### Provided information
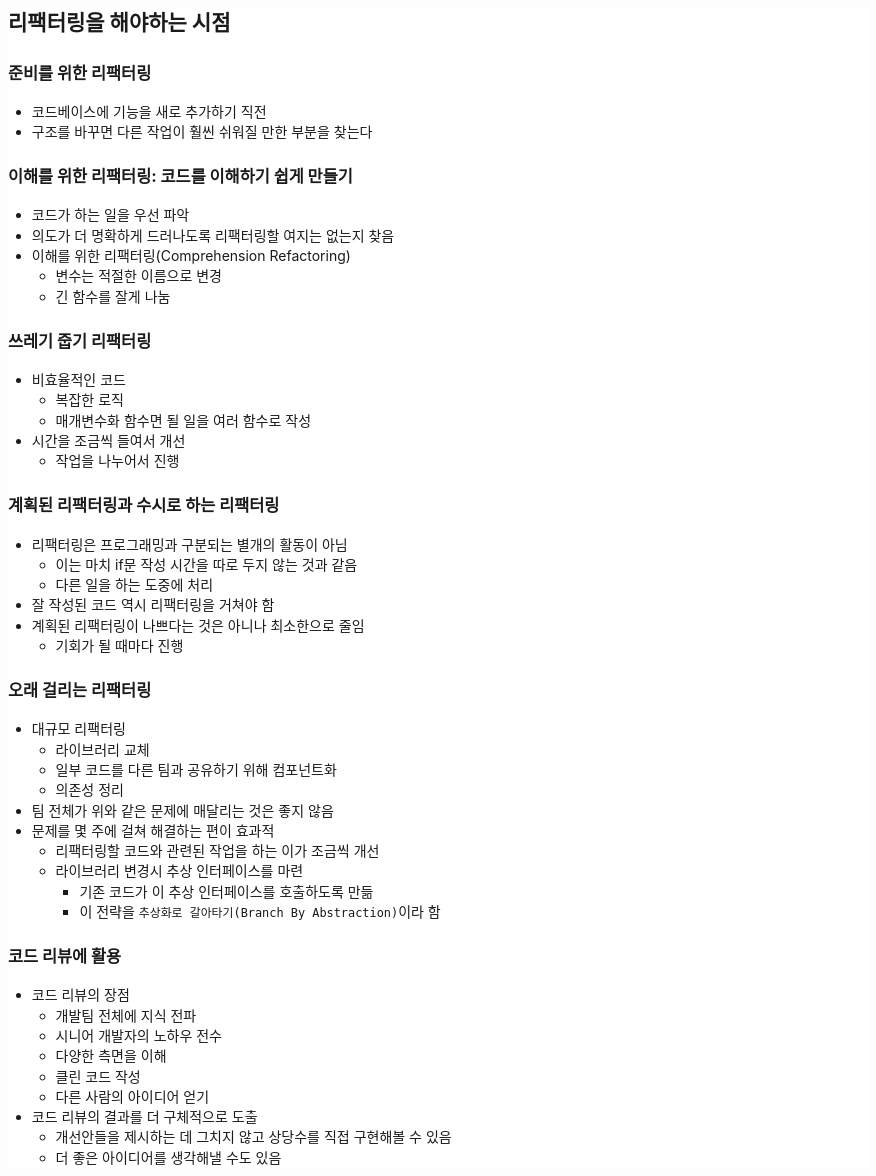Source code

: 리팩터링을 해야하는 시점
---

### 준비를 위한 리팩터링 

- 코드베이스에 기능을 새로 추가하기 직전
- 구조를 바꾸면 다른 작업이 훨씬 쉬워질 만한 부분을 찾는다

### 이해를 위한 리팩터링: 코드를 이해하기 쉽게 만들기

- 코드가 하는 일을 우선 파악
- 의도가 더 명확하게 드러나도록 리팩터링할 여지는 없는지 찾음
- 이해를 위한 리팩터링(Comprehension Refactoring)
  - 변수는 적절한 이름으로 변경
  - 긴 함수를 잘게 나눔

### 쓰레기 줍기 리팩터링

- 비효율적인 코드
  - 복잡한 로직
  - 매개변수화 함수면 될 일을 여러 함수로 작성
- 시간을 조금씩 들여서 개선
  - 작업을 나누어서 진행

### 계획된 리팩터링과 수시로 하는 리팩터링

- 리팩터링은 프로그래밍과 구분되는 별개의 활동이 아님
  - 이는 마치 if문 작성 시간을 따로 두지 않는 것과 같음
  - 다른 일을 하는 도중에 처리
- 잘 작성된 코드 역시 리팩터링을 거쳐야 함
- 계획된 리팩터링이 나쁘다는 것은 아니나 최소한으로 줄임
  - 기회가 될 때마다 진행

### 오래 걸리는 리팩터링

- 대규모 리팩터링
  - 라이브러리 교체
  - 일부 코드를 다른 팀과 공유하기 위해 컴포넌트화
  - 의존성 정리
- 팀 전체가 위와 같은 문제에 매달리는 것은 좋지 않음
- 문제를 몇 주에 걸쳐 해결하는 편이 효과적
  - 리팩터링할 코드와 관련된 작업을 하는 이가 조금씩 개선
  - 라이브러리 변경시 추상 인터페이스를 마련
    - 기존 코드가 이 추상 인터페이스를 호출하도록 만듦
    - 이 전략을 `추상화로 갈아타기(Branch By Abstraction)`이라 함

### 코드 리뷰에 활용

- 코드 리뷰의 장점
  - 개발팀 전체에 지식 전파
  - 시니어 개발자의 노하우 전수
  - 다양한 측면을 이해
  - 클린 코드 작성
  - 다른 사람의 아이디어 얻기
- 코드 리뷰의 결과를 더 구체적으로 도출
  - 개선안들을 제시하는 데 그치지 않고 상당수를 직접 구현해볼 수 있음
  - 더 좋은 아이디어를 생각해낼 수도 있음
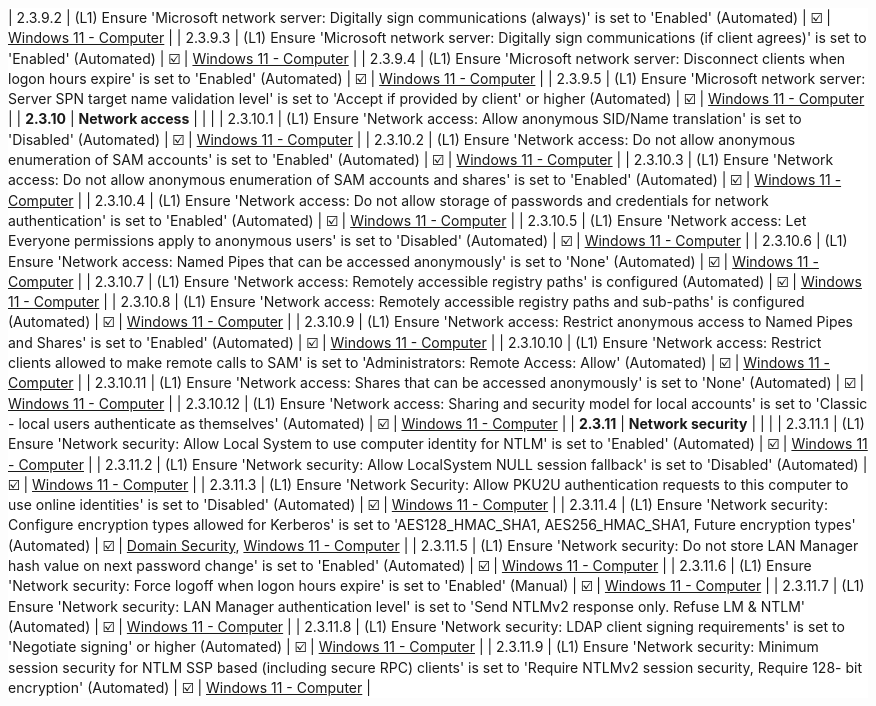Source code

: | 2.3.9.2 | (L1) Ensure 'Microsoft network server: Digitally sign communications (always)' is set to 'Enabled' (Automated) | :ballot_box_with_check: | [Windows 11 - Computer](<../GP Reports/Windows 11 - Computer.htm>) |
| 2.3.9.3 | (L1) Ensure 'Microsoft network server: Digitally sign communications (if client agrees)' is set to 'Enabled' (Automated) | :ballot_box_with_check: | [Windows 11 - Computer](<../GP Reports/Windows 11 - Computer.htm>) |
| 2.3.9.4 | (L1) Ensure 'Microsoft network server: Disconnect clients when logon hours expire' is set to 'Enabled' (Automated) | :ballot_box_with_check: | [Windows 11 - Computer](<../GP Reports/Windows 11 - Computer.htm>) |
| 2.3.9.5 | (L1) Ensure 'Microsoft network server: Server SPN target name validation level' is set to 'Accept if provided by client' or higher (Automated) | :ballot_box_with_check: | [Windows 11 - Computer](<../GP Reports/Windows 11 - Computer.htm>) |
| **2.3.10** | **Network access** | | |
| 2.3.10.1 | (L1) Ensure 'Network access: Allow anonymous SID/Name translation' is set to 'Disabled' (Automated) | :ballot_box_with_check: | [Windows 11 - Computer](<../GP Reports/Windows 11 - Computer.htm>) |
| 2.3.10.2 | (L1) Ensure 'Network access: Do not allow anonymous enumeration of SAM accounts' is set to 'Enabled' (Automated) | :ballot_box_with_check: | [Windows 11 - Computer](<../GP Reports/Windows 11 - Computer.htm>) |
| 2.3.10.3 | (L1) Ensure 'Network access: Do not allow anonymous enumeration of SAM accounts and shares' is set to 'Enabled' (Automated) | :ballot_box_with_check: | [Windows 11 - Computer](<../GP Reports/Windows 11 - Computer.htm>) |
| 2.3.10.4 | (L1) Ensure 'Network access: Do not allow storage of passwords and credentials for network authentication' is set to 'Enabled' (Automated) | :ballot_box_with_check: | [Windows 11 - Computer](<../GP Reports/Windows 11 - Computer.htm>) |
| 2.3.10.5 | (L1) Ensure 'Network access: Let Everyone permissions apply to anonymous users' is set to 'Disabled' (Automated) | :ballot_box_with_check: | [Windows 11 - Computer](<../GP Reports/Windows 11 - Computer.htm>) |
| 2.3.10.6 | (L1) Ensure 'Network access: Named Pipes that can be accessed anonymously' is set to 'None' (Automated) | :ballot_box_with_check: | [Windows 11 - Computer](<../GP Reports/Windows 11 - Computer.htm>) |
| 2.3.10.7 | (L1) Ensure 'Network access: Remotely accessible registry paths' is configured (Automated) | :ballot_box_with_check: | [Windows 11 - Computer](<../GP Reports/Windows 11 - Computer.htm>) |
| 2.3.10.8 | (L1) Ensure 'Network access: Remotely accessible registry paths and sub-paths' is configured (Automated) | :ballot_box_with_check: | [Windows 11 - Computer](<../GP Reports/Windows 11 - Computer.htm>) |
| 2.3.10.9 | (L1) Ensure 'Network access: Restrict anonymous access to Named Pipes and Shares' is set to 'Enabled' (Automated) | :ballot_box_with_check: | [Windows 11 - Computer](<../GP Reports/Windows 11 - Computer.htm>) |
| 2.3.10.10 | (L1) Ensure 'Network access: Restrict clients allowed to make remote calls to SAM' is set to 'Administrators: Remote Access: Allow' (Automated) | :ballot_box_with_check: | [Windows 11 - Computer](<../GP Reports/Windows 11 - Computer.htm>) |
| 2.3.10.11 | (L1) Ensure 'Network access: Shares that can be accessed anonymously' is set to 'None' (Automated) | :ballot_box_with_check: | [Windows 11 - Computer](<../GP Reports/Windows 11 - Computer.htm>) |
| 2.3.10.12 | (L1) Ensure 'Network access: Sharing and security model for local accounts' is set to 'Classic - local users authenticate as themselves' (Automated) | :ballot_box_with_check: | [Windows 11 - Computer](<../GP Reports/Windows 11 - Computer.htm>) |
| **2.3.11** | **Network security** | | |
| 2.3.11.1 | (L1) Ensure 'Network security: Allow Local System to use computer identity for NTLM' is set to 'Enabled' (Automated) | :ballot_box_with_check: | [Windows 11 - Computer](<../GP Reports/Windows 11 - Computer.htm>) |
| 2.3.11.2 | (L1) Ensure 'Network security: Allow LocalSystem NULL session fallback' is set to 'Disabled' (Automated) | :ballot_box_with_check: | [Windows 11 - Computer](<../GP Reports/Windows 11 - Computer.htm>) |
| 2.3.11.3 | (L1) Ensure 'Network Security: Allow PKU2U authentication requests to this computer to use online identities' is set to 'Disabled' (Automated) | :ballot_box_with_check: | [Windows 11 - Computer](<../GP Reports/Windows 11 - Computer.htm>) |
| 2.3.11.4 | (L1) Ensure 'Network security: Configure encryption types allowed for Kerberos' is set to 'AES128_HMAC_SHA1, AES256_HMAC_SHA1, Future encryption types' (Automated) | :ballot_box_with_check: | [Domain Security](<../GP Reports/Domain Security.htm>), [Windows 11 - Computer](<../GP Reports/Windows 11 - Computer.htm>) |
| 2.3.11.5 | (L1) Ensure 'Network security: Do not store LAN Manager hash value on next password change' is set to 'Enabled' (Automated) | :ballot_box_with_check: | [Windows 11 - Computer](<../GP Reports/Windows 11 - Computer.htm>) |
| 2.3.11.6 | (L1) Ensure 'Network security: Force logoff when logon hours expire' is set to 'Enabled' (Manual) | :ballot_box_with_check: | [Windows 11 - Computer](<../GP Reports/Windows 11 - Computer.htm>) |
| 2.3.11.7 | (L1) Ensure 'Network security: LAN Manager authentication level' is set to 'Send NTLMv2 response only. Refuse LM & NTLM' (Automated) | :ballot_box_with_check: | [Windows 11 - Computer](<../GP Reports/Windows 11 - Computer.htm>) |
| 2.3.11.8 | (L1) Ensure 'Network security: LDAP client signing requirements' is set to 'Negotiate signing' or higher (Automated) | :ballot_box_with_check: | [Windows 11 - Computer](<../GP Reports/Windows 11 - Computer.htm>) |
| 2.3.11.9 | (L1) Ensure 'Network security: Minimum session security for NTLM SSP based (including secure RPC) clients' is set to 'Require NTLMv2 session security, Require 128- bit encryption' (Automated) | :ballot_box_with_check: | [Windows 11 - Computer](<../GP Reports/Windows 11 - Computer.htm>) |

### Work to complete
Could you repeat, exactly and with nothing added, the lines from the top of the entries above through the line that holds "2.3.9.4 | (L1)", leaving out any pictures?

### Solved exercise
Source code

: 리팩터링을 해야하는 시점
---

### 준비를 위한 리팩터링 

- 코드베이스에 기능을 새로 추가하기 직전
- 구조를 바꾸면 다른 작업이 훨씬 쉬워질 만한 부분을 찾는다

### 이해를 위한 리팩터링: 코드를 이해하기 쉽게 만들기

- 코드가 하는 일을 우선 파악
- 의도가 더 명확하게 드러나도록 리팩터링할 여지는 없는지 찾음
- 이해를 위한 리팩터링(Comprehension Refactoring)
  - 변수는 적절한 이름으로 변경
  - 긴 함수를 잘게 나눔

### 쓰레기 줍기 리팩터링

- 비효율적인 코드
  - 복잡한 로직
  - 매개변수화 함수면 될 일을 여러 함수로 작성
- 시간을 조금씩 들여서 개선
  - 작업을 나누어서 진행

### 계획된 리팩터링과 수시로 하는 리팩터링

- 리팩터링은 프로그래밍과 구분되는 별개의 활동이 아님
  - 이는 마치 if문 작성 시간을 따로 두지 않는 것과 같음
  - 다른 일을 하는 도중에 처리
- 잘 작성된 코드 역시 리팩터링을 거쳐야 함
- 계획된 리팩터링이 나쁘다는 것은 아니나 최소한으로 줄임
  - 기회가 될 때마다 진행

### 오래 걸리는 리팩터링

- 대규모 리팩터링
  - 라이브러리 교체
  - 일부 코드를 다른 팀과 공유하기 위해 컴포넌트화
  - 의존성 정리
- 팀 전체가 위와 같은 문제에 매달리는 것은 좋지 않음
- 문제를 몇 주에 걸쳐 해결하는 편이 효과적
  - 리팩터링할 코드와 관련된 작업을 하는 이가 조금씩 개선
  - 라이브러리 변경시 추상 인터페이스를 마련
    - 기존 코드가 이 추상 인터페이스를 호출하도록 만듦
    - 이 전략을 `추상화로 갈아타기(Branch By Abstraction)`이라 함

### 코드 리뷰에 활용

- 코드 리뷰의 장점
  - 개발팀 전체에 지식 전파
  - 시니어 개발자의 노하우 전수
  - 다양한 측면을 이해
  - 클린 코드 작성
  - 다른 사람의 아이디어 얻기
- 코드 리뷰의 결과를 더 구체적으로 도출
  - 개선안들을 제시하는 데 그치지 않고 상당수를 직접 구현해볼 수 있음
  - 더 좋은 아이디어를 생각해낼 수도 있음
Source code

: | 2.3.9.2 | (L1) Ensure 'Microsoft network server: Digitally sign communications (always)' is set to 'Enabled' (Automated) | :ballot_box_with_check: | [Windows 11 - Computer](<../GP Reports/Windows 11 - Computer.htm>) |
| 2.3.9.3 | (L1) Ensure 'Microsoft network server: Digitally sign communications (if client agrees)' is set to 'Enabled' (Automated) | :ballot_box_with_check: | [Windows 11 - Computer](<../GP Reports/Windows 11 - Computer.htm>) |
| 2.3.9.4 | (L1) Ensure 'Microsoft network server: Disconnect clients when logon hours expire' is set to 'Enabled' (Automated) | :ballot_box_with_check: | [Windows 11 - Computer](<../GP Reports/Windows 11 - Computer.htm>) |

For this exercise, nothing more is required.